Der Ägypter Sayyid Qutb (1906–1966) wurde nach ­einem USA-Aufenthalt, wo er die Schriften Carrels ­kennenlernte, zum Propagandachef der 1928 gegründeten Bruderschaft der Muslimbrüder. Vor seiner Hinrichtung durch Nasser schrieb er im Gefängnis einen umfangreichen Korankommentar, von dem 1964 ein ­Kondensat mit dem Titel Wegzeichen erschien, eine Pflichtlektüre für die Avantgarde der muslimischen Wiederauferstehung. Die elitäre Lebensphilosophie des konservativen Katholiken Carrel hat Qutb in vielen ­Korankommentaren übernommen: die Ablehnung der westlichen Moderne, die sich im Zustand der Barbarei befinde, die Ablehnung aller säkularen Institutionen, die Ablehnung der Menschenrechte und die klare Dominanz des Mannes über die Frau. Ein gottgegebener Weltentwurf ist nicht diskutabel, die Freiheiten einer vielgestaltigen Gesellschaft widersprechen dem Gehorsam vor den Gesetzen Gottes. Theokratie anstelle von Biokratie. Carrel und Qutb sind sich einig: Der säkulare Industriestaat entspricht nicht unserer wahren Natur, Wissen und Glauben sind als Einheit wiederherzustellen.

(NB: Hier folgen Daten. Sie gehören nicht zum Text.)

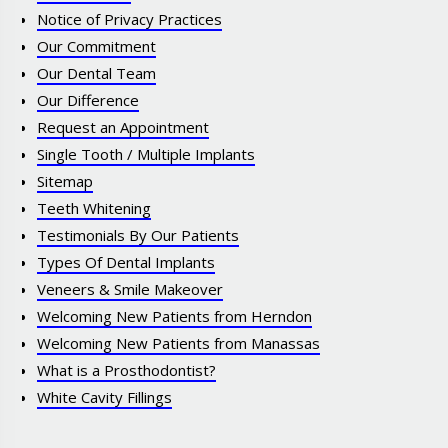
Notice of Privacy Practices
Our Commitment
Our Dental Team
Our Difference
Request an Appointment
Single Tooth / Multiple Implants
Sitemap
Teeth Whitening
Testimonials By Our Patients
Types Of Dental Implants
Veneers & Smile Makeover
Welcoming New Patients from Herndon
Welcoming New Patients from Manassas
What is a Prosthodontist?
White Cavity Fillings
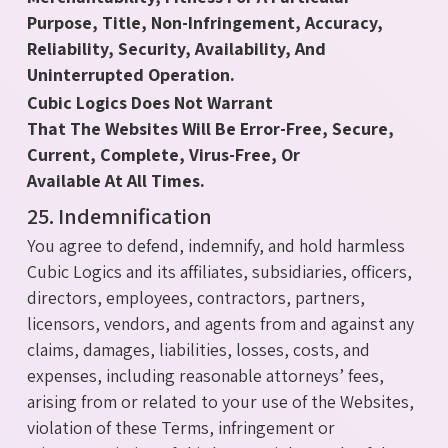
Purpose, Title, Non-Infringement, Accuracy,
Reliability, Security, Availability, And
Uninterrupted Operation.
Cubic Logics Does Not Warrant
That The Websites Will Be Error-Free, Secure,
Current, Complete, Virus-Free, Or
Available At All Times.
25. Indemnification
You agree to defend, indemnify, and hold harmless
Cubic Logics and its affiliates, subsidiaries, officers,
directors, employees, contractors, partners,
licensors, vendors, and agents from and against any
claims, damages, liabilities, losses, costs, and
expenses, including reasonable attorneys’ fees,
arising from or related to your use of the Websites,
violation of these Terms, infringement or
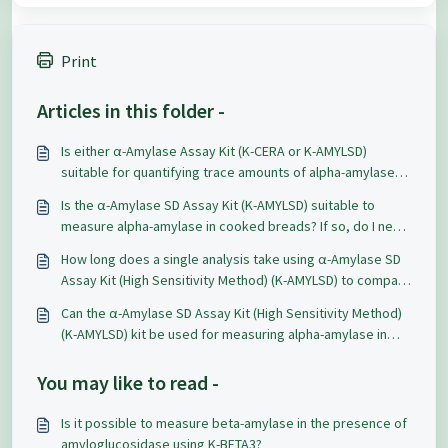
Print
Articles in this folder -
Is either α-Amylase Assay Kit (K-CERA or K-AMYLSD)
suitable for quantifying trace amounts of alpha-amylase
activity in a pullulanase preparation?
Is the α-Amylase SD Assay Kit (K-AMYLSD) suitable to
measure alpha-amylase in cooked breads? If so, do I need
to alter the procedure?
How long does a single analysis take using α-Amylase SD
Assay Kit (High Sensitivity Method) (K-AMYLSD) to compare
with the Hagberg Falling Number method?
Can the α-Amylase SD Assay Kit (High Sensitivity Method)
(K-AMYLSD) kit be used for measuring alpha-amylase in
barley grains samples?
You may like to read -
Is it possible to measure beta-amylase in the presence of
amyloglucosidase using K-BETA3?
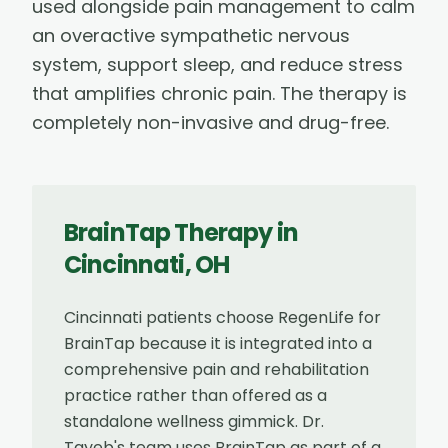
used alongside pain management to calm
an overactive sympathetic nervous
system, support sleep, and reduce stress
that amplifies chronic pain. The therapy is
completely non-invasive and drug-free.
BrainTap Therapy
in
Cincinnati
,
OH
Cincinnati patients choose RegenLife for
BrainTap because it is integrated into a
comprehensive pain and rehabilitation
practice rather than offered as a
standalone wellness gimmick. Dr.
Tayeb's team uses BrainTap as part of a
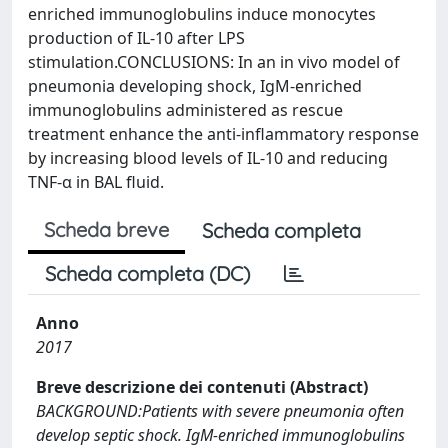
enriched immunoglobulins induce monocytes
production of IL-10 after LPS
stimulation.CONCLUSIONS: In an in vivo model of
pneumonia developing shock, IgM-enriched
immunoglobulins administered as rescue
treatment enhance the anti-inflammatory response
by increasing blood levels of IL-10 and reducing
TNF-α in BAL fluid.
Scheda breve
Scheda completa
Scheda completa (DC)
Anno
2017
Breve descrizione dei contenuti (Abstract)
BACKGROUND:Patients with severe pneumonia often
develop septic shock. IgM-enriched immunoglobulins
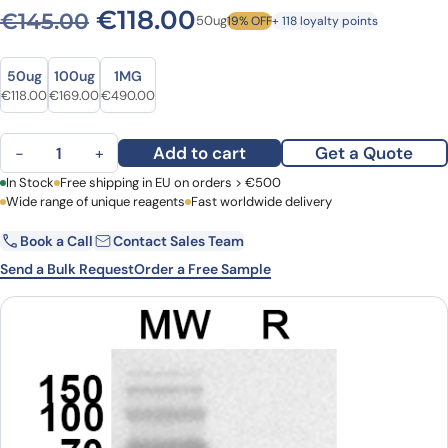
Original price was: €145.0
Current price is: €1
€
118.00
€
145.00
50ug
19% OFF
+ 118 loyalty points
Size
Size
50ug
100ug
1MG
Original price was: €145.00.
Current price is: €118.00.
Original price was: €232.00.
Current price is: €169.00.
Original price was: €662.00.
Current price is: €490.00.
€
118.00
€
169.00
€
490.00
Anti-SIRT4 Polyclonal Antibody quantity
Add to cart
Get a Quote
−
+
First Name
In Stock
Free shipping in EU on orders > €500
Last Name
Wide range of unique reagents
Fast worldwide delivery
Book a Call
Contact Sales Team
Email
Company
Send a Bulk Request
Order a Free Sample
Country
Request Quote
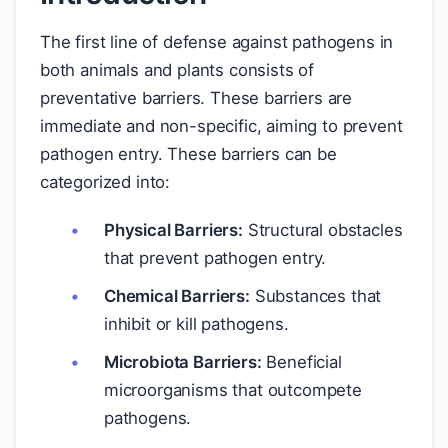
The first line of defense against pathogens in
both animals and plants consists of
preventative barriers. These barriers are
immediate and non-specific, aiming to prevent
pathogen entry. These barriers can be
categorized into:
Physical Barriers:
Structural obstacles
that prevent pathogen entry.
Chemical Barriers:
Substances that
inhibit or kill pathogens.
Microbiota Barriers:
Beneficial
microorganisms that outcompete
pathogens.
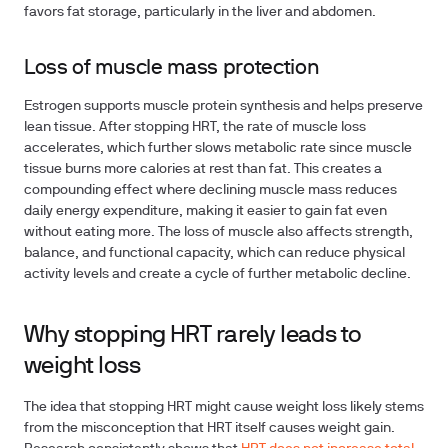
favors fat storage, particularly in the liver and abdomen.
Loss of muscle mass protection
Estrogen supports muscle protein synthesis and helps preserve
lean tissue. After stopping HRT, the rate of muscle loss
accelerates, which further slows metabolic rate since muscle
tissue burns more calories at rest than fat. This creates a
compounding effect where declining muscle mass reduces
daily energy expenditure, making it easier to gain fat even
without eating more. The loss of muscle also affects strength,
balance, and functional capacity, which can reduce physical
activity levels and create a cycle of further metabolic decline.
Why stopping HRT rarely leads to
weight loss
The idea that stopping HRT might cause weight loss likely stems
from the misconception that HRT itself causes weight gain.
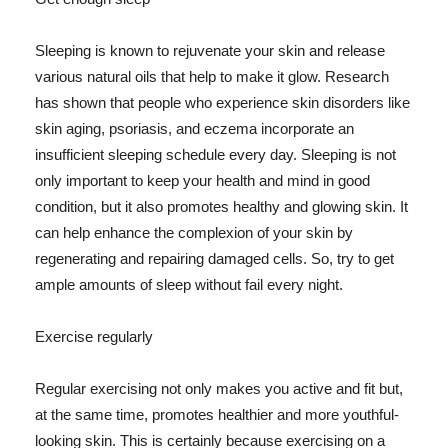
Sleeping is known to rejuvenate your skin and release
various natural oils that help to make it glow. Research
has shown that people who experience skin disorders like
skin aging, psoriasis, and eczema incorporate an
insufficient sleeping schedule every day. Sleeping is not
only important to keep your health and mind in good
condition, but it also promotes healthy and glowing skin. It
can help enhance the complexion of your skin by
regenerating and repairing damaged cells. So, try to get
ample amounts of sleep without fail every night.
Exercise regularly
Regular exercising not only makes you active and fit but,
at the same time, promotes healthier and more youthful-
looking skin. This is certainly because exercising on a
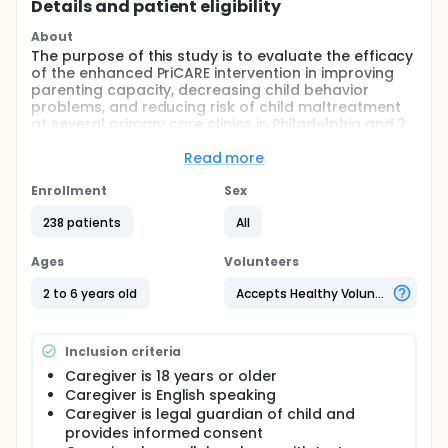
Details and patient eligibility
About
The purpose of this study is to evaluate the efficacy
of the enhanced PriCARE intervention in improving
parenting capacity, decreasing child behavior
problems, and reducing risk of child maltreatment
at several primary care clinics in Philadelphia and 2
primary care clinics in North Carolina.
Read more
Full description
Child behavioral concerns are common among
Enrollment
Sex
families served by Children's Hospital of Philadelphia
(CHOP) and University of North Carolina (UNC)
238 patients
All
pediatric primary care centers. To address this,
Child Adult Relationship Enhancement in Pediatric
Ages
Volunteers
Primary Care (PriCARE) was developed. PriCARE has
been evaluated in primary care centers at CHOP
2 to 6 years old
Accepts Healthy Volunteers
and UNC with promising findings with regards to
reductions in child behavioral problems. The PriCARE
curriculum has now been enhanced with strategies
Inclusion criteria
to increase participant engagement, retention of
skills, and attendance. Efficacy of this enhanced
Caregiver is 18 years or older
PriCARE curriculum has not yet been evaluated. Nor
Caregiver is English speaking
has the impact of the PriCARE intervention on child
Caregiver is legal guardian of child and
maltreatment risk been explored.
provides informed consent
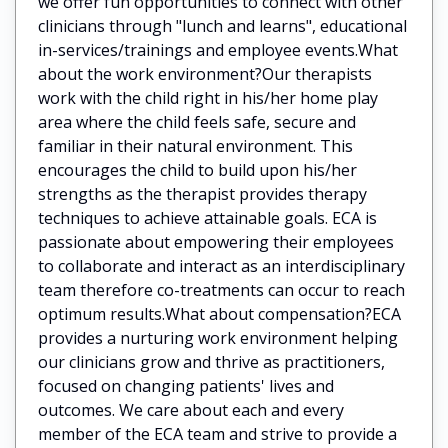
we offer fun opportunities to connect with other
clinicians through "lunch and learns", educational
in-services/trainings and employee events.What
about the work environment?Our therapists
work with the child right in his/her home play
area where the child feels safe, secure and
familiar in their natural environment. This
encourages the child to build upon his/her
strengths as the therapist provides therapy
techniques to achieve attainable goals. ECA is
passionate about empowering their employees
to collaborate and interact as an interdisciplinary
team therefore co-treatments can occur to reach
optimum results.What about compensation?ECA
provides a nurturing work environment helping
our clinicians grow and thrive as practitioners,
focused on changing patients' lives and
outcomes. We care about each and every
member of the ECA team and strive to provide a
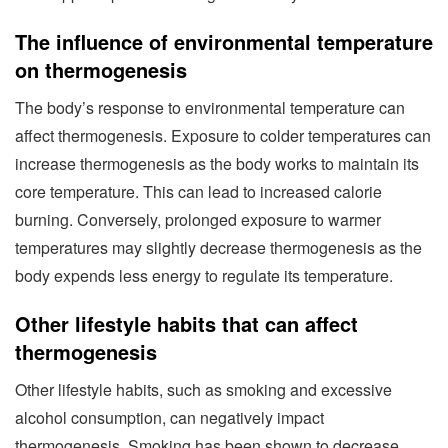
The influence of environmental temperature
on thermogenesis
The body’s response to environmental temperature can
affect thermogenesis. Exposure to colder temperatures can
increase thermogenesis as the body works to maintain its
core temperature. This can lead to increased calorie
burning. Conversely, prolonged exposure to warmer
temperatures may slightly decrease thermogenesis as the
body expends less energy to regulate its temperature.
Other lifestyle habits that can affect
thermogenesis
Other lifestyle habits, such as smoking and excessive
alcohol consumption, can negatively impact
thermogenesis. Smoking has been shown to decrease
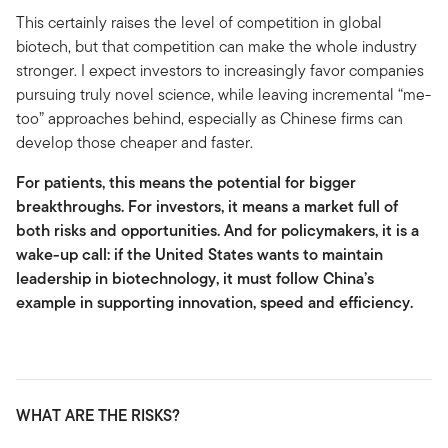
This certainly raises the level of competition in global
biotech, but that competition can make the whole industry
stronger. I expect investors to increasingly favor companies
pursuing truly novel science, while leaving incremental “me-
too” approaches behind, especially as Chinese firms can
develop those cheaper and faster.
For patients, this means the potential for bigger
breakthroughs. For investors, it means a market full of
both risks and opportunities. And for policymakers, it is a
wake-up call: if the United States wants to maintain
leadership in biotechnology, it must follow China’s
example in supporting innovation, speed and efficiency.
WHAT ARE THE RISKS?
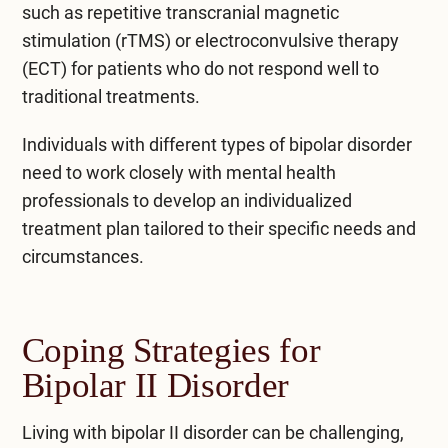
such as repetitive transcranial magnetic
stimulation (rTMS) or electroconvulsive therapy
(ECT) for patients who do not respond well to
traditional treatments.
Individuals with different types of bipolar disorder
need to work closely with mental health
professionals to develop an individualized
treatment plan tailored to their specific needs and
circumstances.
Coping Strategies for
Bipolar II Disorder
Living with bipolar II disorder can be challenging,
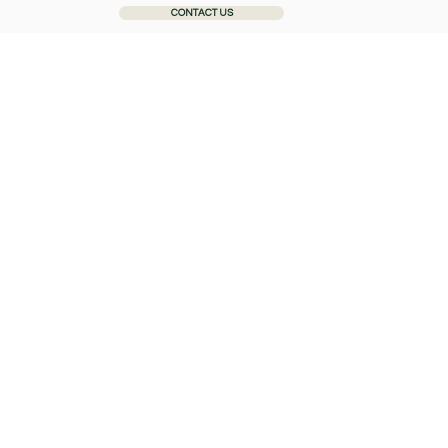
CONTACT US
Home
About
General Dentistry
Cosmetic Dentistr
Complain
We want our service to meet
service, we want to know wh
expectations in future. Our 
patients.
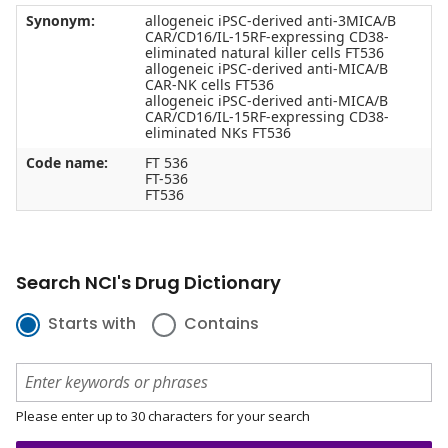
Synonym:
allogeneic iPSC-derived anti-3MICA/B
CAR/CD16/IL-15RF-expressing CD38-
eliminated natural killer cells FT536
allogeneic iPSC-derived anti-MICA/B
CAR-NK cells FT536
allogeneic iPSC-derived anti-MICA/B
CAR/CD16/IL-15RF-expressing CD38-
eliminated NKs FT536
Code name:
FT 536
FT-536
FT536
Search NCI's Drug Dictionary
Starts with
Contains
Please enter up to 30 characters for your search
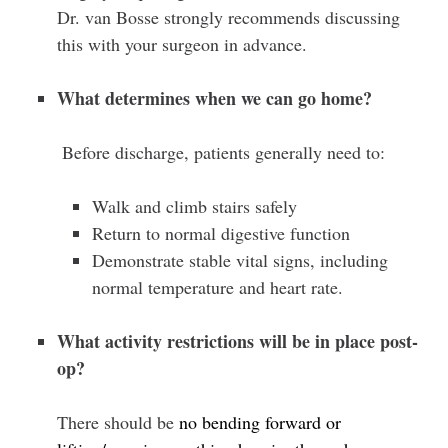
Dr. van Bosse strongly recommends discussing
this with your surgeon in advance.
What determines when we can go home?
Before discharge, patients generally need to:
Walk and climb stairs safely
Return to normal digestive function
Demonstrate stable vital signs, including
normal temperature and heart rate.
What activity restrictions will be in place post-
op?
There should be
no bending forward or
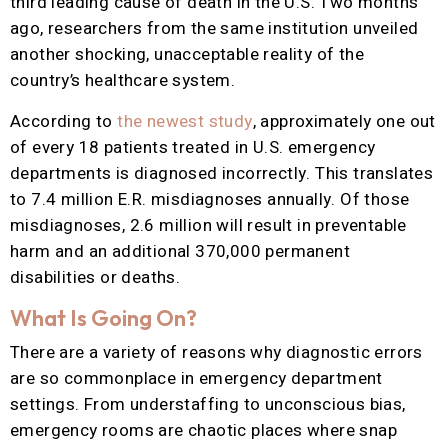
third leading cause of death in the U.S. Two months
ago, researchers from the same institution unveiled
another shocking, unacceptable reality of the
country’s healthcare system.
According to
the newest study
, approximately one out
of every 18 patients treated in U.S. emergency
departments is diagnosed incorrectly. This translates
to 7.4 million E.R. misdiagnoses annually. Of those
misdiagnoses, 2.6 million will result in preventable
harm and an additional 370,000 permanent
disabilities or deaths.
What Is Going On?
There are a variety of reasons why diagnostic errors
are so commonplace in emergency department
settings. From understaffing to unconscious bias,
emergency rooms are chaotic places where snap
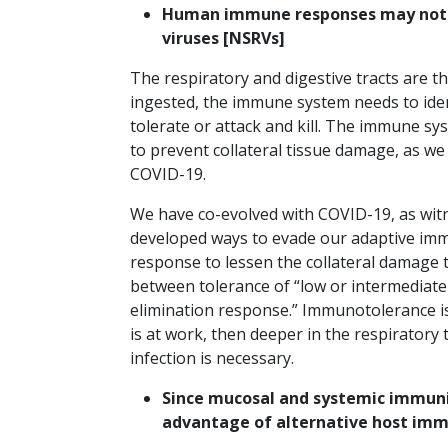
Human immune responses may not fu
viruses [NSRVs]
The respiratory and digestive tracts are 
ingested, the immune system needs to iden
tolerate or attack and kill. The immune 
to prevent collateral tissue damage, as we
COVID-19.
We have co-evolved with COVID-19, as witne
developed ways to evade our adaptive im
response to lessen the collateral damage t
between tolerance of “low or intermediate
elimination response.” Immunotolerance i
is at work, then deeper in the respiratory
infection is necessary.
Since mucosal and systemic immunit
advantage of alternative host i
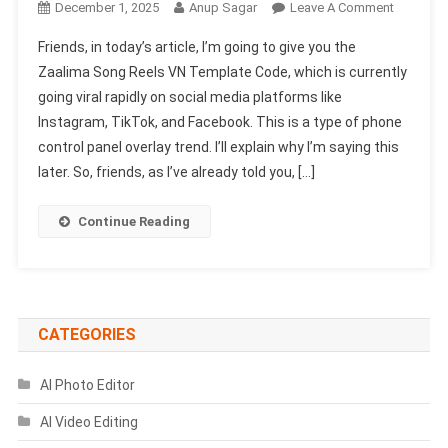
On
December 1, 2025
Anup Sagar
Leave A Comment
Zaalima
Friends, in today’s article, I’m going to give you the
Song
Zaalima Song Reels VN Template Code, which is currently
Reels
going viral rapidly on social media platforms like
VN
Instagram, TikTok, and Facebook. This is a type of phone
Template
Code
control panel overlay trend. I’ll explain why I’m saying this
|
later. So, friends, as I’ve already told you, […]
Kyo
Es
Continue Reading
Trah
Se
Vn
Code
CATEGORIES
AI Photo Editor
AI Video Editing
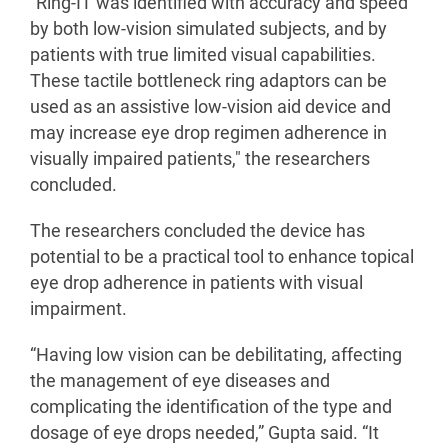
“Ring-IT was identified with accuracy and speed
by both low-vision simulated subjects, and by
patients with true limited visual capabilities.
These tactile bottleneck ring adaptors can be
used as an assistive low-vision aid device and
may increase eye drop regimen adherence in
visually impaired patients," the researchers
concluded.
The researchers concluded the device has
potential to be a practical tool to enhance topical
eye drop adherence in patients with visual
impairment.
“Having low vision can be debilitating, affecting
the management of eye diseases and
complicating the identification of the type and
dosage of eye drops needed,” Gupta said. “It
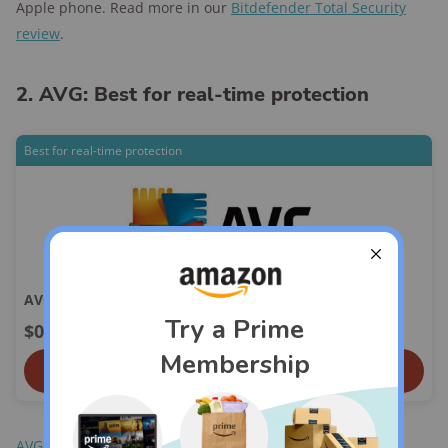
Apple phone. Read more in our
Bitdefender Total Security
review
.
2. AVG: Best for real-time protection
Best for real-time protection
AVG
$0.00
View On AVG
AVG
is one of the two free antivirus software options we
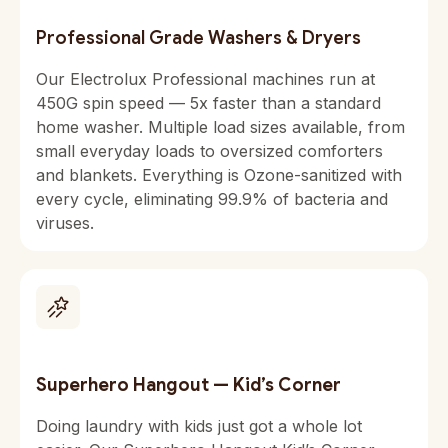
Professional Grade Washers & Dryers
Our Electrolux Professional machines run at
450G spin speed — 5x faster than a standard
home washer. Multiple load sizes available, from
small everyday loads to oversized comforters
and blankets. Everything is Ozone-sanitized with
every cycle, eliminating 99.9% of bacteria and
viruses.
Superhero Hangout — Kid’s Corner
Doing laundry with kids just got a whole lot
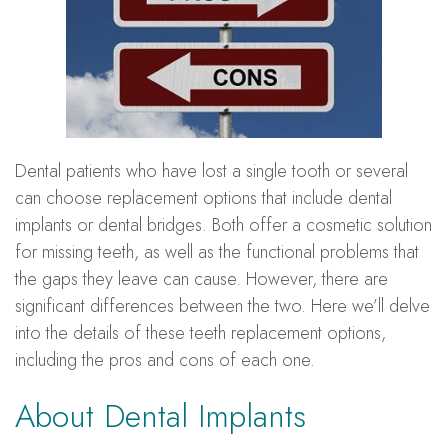
Dental patients who have lost a single tooth or several
can choose replacement options that include dental
implants or dental bridges. Both offer a cosmetic solution
for missing teeth, as well as the functional problems that
the gaps they leave can cause. However, there are
significant differences between the two. Here we’ll delve
into the details of these teeth replacement options,
including the pros and cons of each one.
About Dental Implants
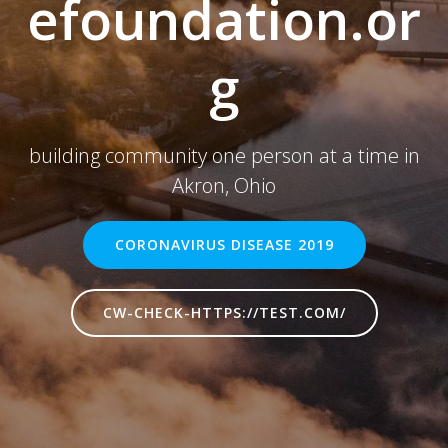
efoundation.or
g
building community one person at a time in
Akron, Ohio
CORONAVIRUS DISEASE 2019
CW-CHECK-HTTPS://TEST.COM/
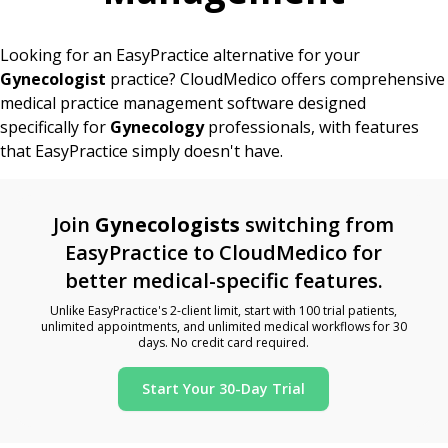
Looking for an EasyPractice alternative for your
Gynecologist
practice? CloudMedico offers comprehensive
medical practice management software designed
specifically for
Gynecology
professionals, with features
that EasyPractice simply doesn't have.
Join
Gynecologists
switching from
EasyPractice to CloudMedico for
better medical-specific features.
Unlike EasyPractice's 2-client limit, start with 100 trial patients,
unlimited appointments, and unlimited medical workflows for 30
days. No credit card required.
Start Your 30-Day Trial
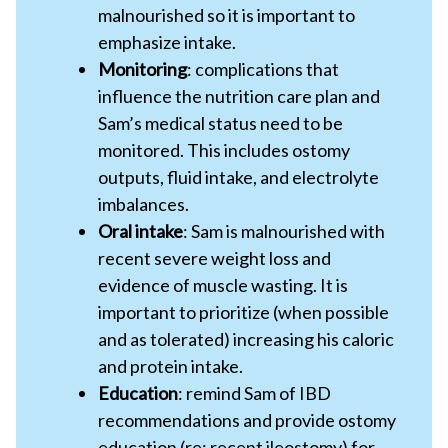
malnourished so it is important to
emphasize intake.
Monitoring
: complications that
influence the nutrition care plan and
Sam’s medical status need to be
monitored. This includes ostomy
outputs, fluid intake, and electrolyte
imbalances.
Oral intake
: Sam is malnourished with
recent severe weight loss and
evidence of muscle wasting. It is
important to prioritize (when possible
and as tolerated) increasing his caloric
and protein intake.
Education
: remind Sam of IBD
recommendations and provide ostomy
education (re: recent ileostomy) for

Die suggestiven Endzeitvisionen Spenglers entsprachen dem weitverbreiteten Geschichtspessimismus in Europa, und dieser wiederum fand ein Echo im Lebensgefühl arabischer und iranischer Intellektueller. Die soziale Transformation der muslimischen Welt durch die Modernisierung und Kolonisierung führte zu einer Entwurzelung und Orientierungslosigkeit. Vordenker wie Ahmad Fardid und Sayyid Qutb bekämpften die sozialen und politischen Folgen eines Prozesses der Verwestlichung. Im Gegensatz zu Hei­degger handelte Carrel nicht antisemitisch. Typisch für die extreme Rechte im Westen und radikale Islamisten im Osten ist heute die Ablehnung einer kapitalistischen Warengesellschaft, die als jüdisch personifiziert wird.
Die Gedanken sind frei, Bücher gehen ihre eigenen Wege. Im Spiegel der anderen erkennen wir uns überraschend selbst. Les extrêmes se touchent, gestern und heute.